3. Uluslararası Ombudsmanlık Sempozyumu

Kamu Başdenetçisi Nihat Ömeroğlu, Kamu Denetçiliği Kurumuna (KDK) yapılan şikayetlerin insan haklarına dayalı, adalet anlayışı içerisinde titizlikle incelendiğini, bireyle idare arasındaki uyuşmazlıkların öncelikle ara buluculuk ve uzlaşı yoluyla çözüme kavuşturulmaya çalışıldığını belirterek, "Bu yönüyle bakıldığında kurumumuz temel hak ve özgürlüklerin korunması ve geliştirilmesi sürecinde önemli bir işlev görmektedir" dedi.

16.09.2015 13:19
Twitter'da Paylaş Facebook'da Paylaş WhatsApp'da Paylaş

Kamu Başdenetçisi Nihat Ömeroğlu, Kamu Denetçiliği Kurumuna (KDK) yapılan şikayetlerin insan haklarına dayalı, adalet anlayışı içerisinde titizlikle incelendiğini, bireyle idare arasındaki uyuşmazlıkların öncelikle ara buluculuk ve uzlaşı yoluyla çözüme kavuşturulmaya çalışıldığını belirterek, "Bu yönüyle bakıldığında kurumumuz temel hak ve özgürlüklerin korunması ve geliştirilmesi sürecinde önemli bir işlev görmektedir" dedi.
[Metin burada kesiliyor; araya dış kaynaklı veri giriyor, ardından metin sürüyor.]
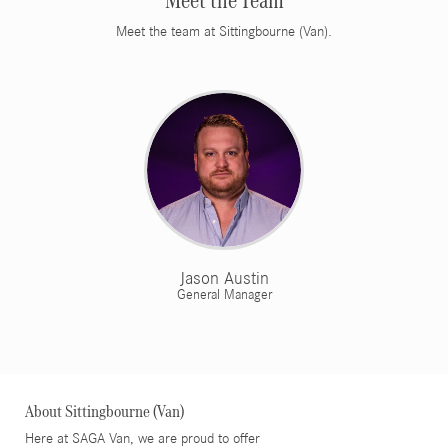
Meet the Team
Meet the team at Sittingbourne (Van).
Jason Austin
General Manager
About Sittingbourne (Van)
Here at SAGA Van, we are proud to offer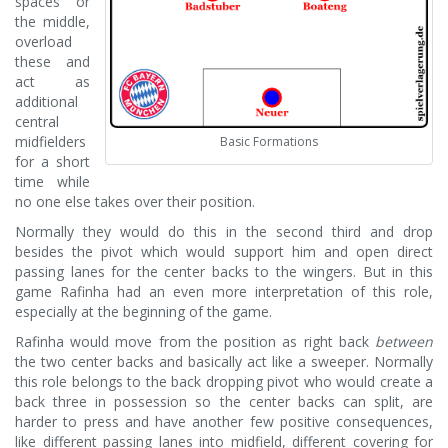
spaces or
the middle,
overload
these and
act as
additional
central
midfielders
Basic Formations
for a short
time while
no one else takes over their position.
Normally they would do this in the second third and drop
besides the pivot which would support him and open direct
passing lanes for the center backs to the wingers. But in this
game Rafinha had an even more interpretation of this role,
especially at the beginning of the game.
Rafinha would move from the position as right back
between
the two center backs and basically act like a sweeper. Normally
this role belongs to the back dropping pivot who would create a
back three in possession so the center backs can split, are
harder to press and have another few positive consequences,
like different passing lanes into midfield, different covering for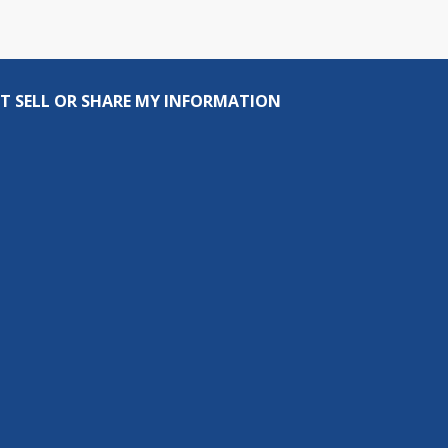
T SELL OR SHARE MY INFORMATION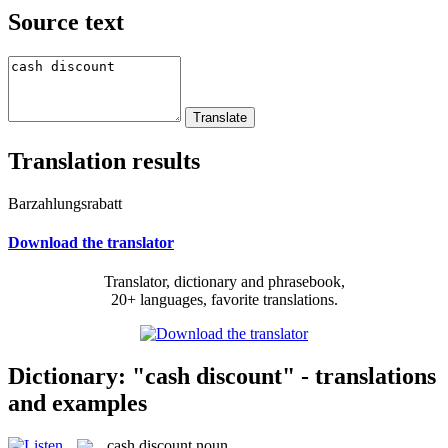
Source text
Translation results
Barzahlungsrabatt
Download the translator
Translator, dictionary and phrasebook,
20+ languages, favorite translations.
Dictionary: "cash discount" - translations
and examples
cash discount
noun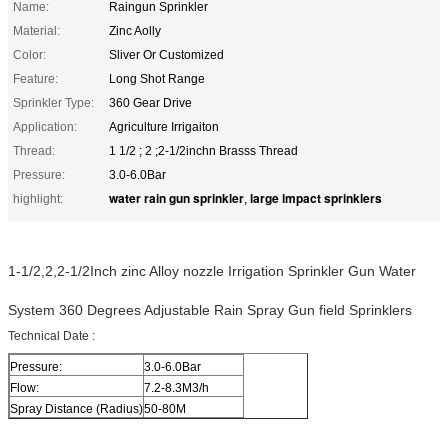
Name:
Raingun Sprinkler
Material:
Zinc Aolly
Color:
Sliver Or Customized
Feature:
Long Shot Range
Sprinkler Type:
360 Gear Drive
Application:
Agriculture Irrigaiton
Thread:
1 1/2 ; 2 ;2-1/2inchn Brasss Thread
Pressure:
3.0-6.0Bar
water rain gun sprinkler
large impact sprinklers
highlight:
,
1-1/2,2,2-1/2Inch zinc Alloy nozzle Irrigation Sprinkler Gun Water
System 360 Degrees Adjustable Rain Spray Gun field Sprinklers
Technical Date :
Pressure:
3.0-6.0Bar
Flow:
7.2-8.3M3/h
Spray Distance (Radius)
50-80M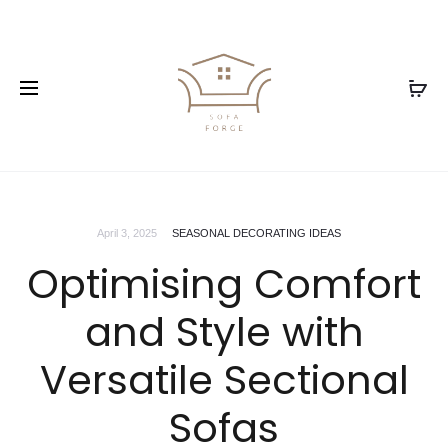
April 3, 2025
SEASONAL DECORATING IDEAS
Optimising Comfort
and Style with
Versatile Sectional
Sofas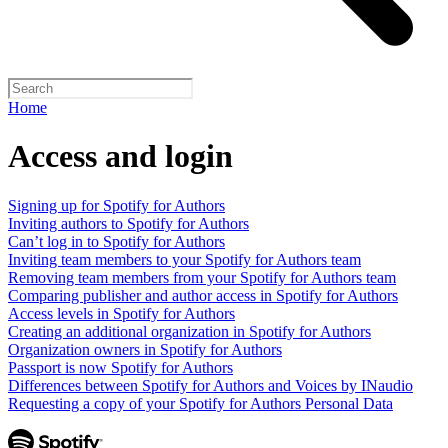
Home
Access and login
Signing up for Spotify for Authors
Inviting authors to Spotify for Authors
Can’t log in to Spotify for Authors
Inviting team members to your Spotify for Authors team
Removing team members from your Spotify for Authors team
Comparing publisher and author access in Spotify for Authors
Access levels in Spotify for Authors
Creating an additional organization in Spotify for Authors
Organization owners in Spotify for Authors
Passport is now Spotify for Authors
Differences between Spotify for Authors and Voices by INaudio
Requesting a copy of your Spotify for Authors Personal Data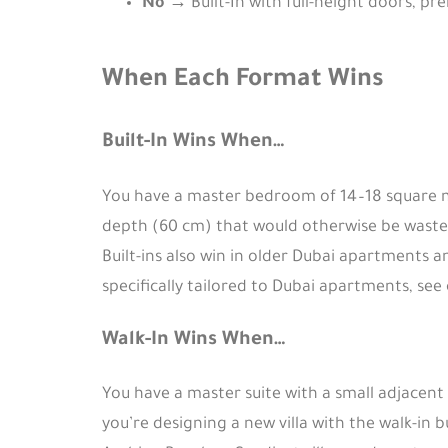
No
→ Built-In with full-height doors, pr
When Each Format Wins
Built-In Wins When…
You have a master bedroom of 14–18 square me
depth (60 cm) that would otherwise be wasted
Built-ins also win in older Dubai apartments a
specifically tailored to Dubai apartments, see
Walk-In Wins When…
You have a master suite with a small adjacent
you’re designing a new villa with the walk-in b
Kamu Denetçiliği Kurumu (KDK) tarafından 3. Uluslararası Ombudsmanlık Sempozyumu düzenlendi.

Sempozyuma Cumhurbaşkanı Recep Tayyip Erdoğan, TBMM Başkanı İsmet Yılmaz, eski TBMM Başkanı Cemil Çiçek, Adalet Bakanı Kenan İpek, YSK Başkanı Sadi Güven, Yargıtay Cumhuriyet Başsavcısı Mehmet Akarca, Askeri Yüksek İdare Mahkemesi Başkanı Hakim Tümgeneral Abdullah Arslan ve yabancı ülkelerden ombudsmanlar katıldı.

Kamu Başdenetçisi Ömeroğlu, açılış konuşmasının başında insanlık suçu olan ve vatandaşların yaşam hakkına, toplumsal barışa ve kardeşliğe planlı şekilde saldıran terörü lanetleyerek şehitlere Allah'tan rahmet, kahraman gazilere acil şifalar, yakınlarına sabır diledi.

Suriyeli sığınmacıların yaşadığı trajedinin çözümü noktasında Türkiye'nin olağanüstü gayretlerine dikkati çeken Ömeroğlu, uluslararası camiayı bu konuda inisiyatif almaya davet etti.

Ömeroğlu, Türkiye'nin son yıllarda gerçekleştirdiği demokratik reform sürecinin en önemli adımlarından biri olan 2010 yılı Anayasa reformları kapsamında KDK'nın Anayasal bir kurum olarak var olmasını sağladığını, kurulduğu günden bu yana desteklerini esirgemediğini ve sempozyuma bu yıl da gelerek kendilerini onurlandırdığını belirttiği Cumhurbaşkanı Erdoğan'a saygı ve şükranlarını iletti.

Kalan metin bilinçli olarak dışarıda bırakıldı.